親愛的駱雯:
很久不見,距離我們上一次見麵已經過了八個月。我每個月都給你寫信,但你卻從未回信。我不知道郵政係統出了什麽問題,還是你最近太忙,抑或是審核部門把信全部扣下了。我們的工作就是這樣,需要全心全意,不能麻痹鬆懈。你有家庭,不應該來做這個,我是孤兒院長大的人,我的牽絆更少……但一旦有了牽絆,反而更加難以斬斷。

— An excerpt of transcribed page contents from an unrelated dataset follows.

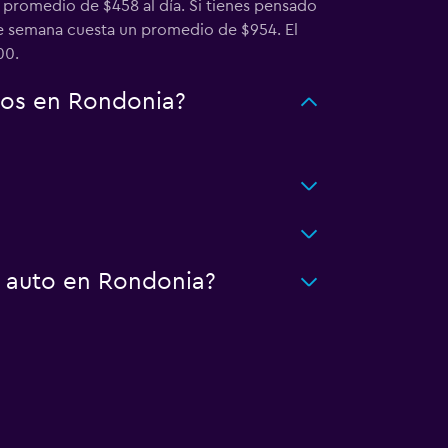
o promedio de $458 al día. Si tienes pensado
de semana cuesta un promedio de $954. El
00.
tos en Rondonia?
n auto en Rondonia?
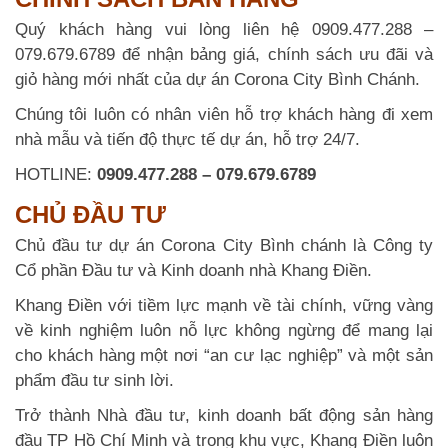
Quý khách hàng vui lòng liên hệ 0909.477.288 –
079.679.6789 để nhận bảng giá, chính sách ưu đãi và
giỏ hàng mới nhất của dự án Corona City Bình Chánh.
Chúng tôi luôn có nhân viên hỗ trợ khách hàng đi xem
nhà mẫu và tiến độ thực tế dự án, hỗ trợ 24/7.
HOTLINE:
0909.477.288 – 079.679.6789
CHỦ ĐẦU TƯ
Chủ đầu tư dự án Corona City Bình chánh là Công ty
Cổ phần Đầu tư và Kinh doanh nhà Khang Điền.
Khang Điền với tiềm lực mạnh về tài chính, vững vàng
về kinh nghiệm luôn nỗ lực không ngừng để mang lại
cho khách hàng một nơi “an cư lạc nghiệp” và một sản
phẩm đầu tư sinh lời.
Trở thành Nhà đầu tư, kinh doanh bất động sản hàng
đầu TP Hồ Chí Minh và trong khu vực, Khang Điền luôn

不知道你還記不記得我們某天抽時間去墓地散步的事情,我和你說過,我成長的孤兒院在工廠區的邊緣,在孤兒院的門口是一條通向群山的國道。而就在沿著國道走十五分鍾的地方,有一座我們小時候經常談起的墓地。我曾經在墓地睡過一晚,數過墓地裏的所有墓碑,那是我從孤兒院逃走的一晚,也是我人生中最難忘的一晚。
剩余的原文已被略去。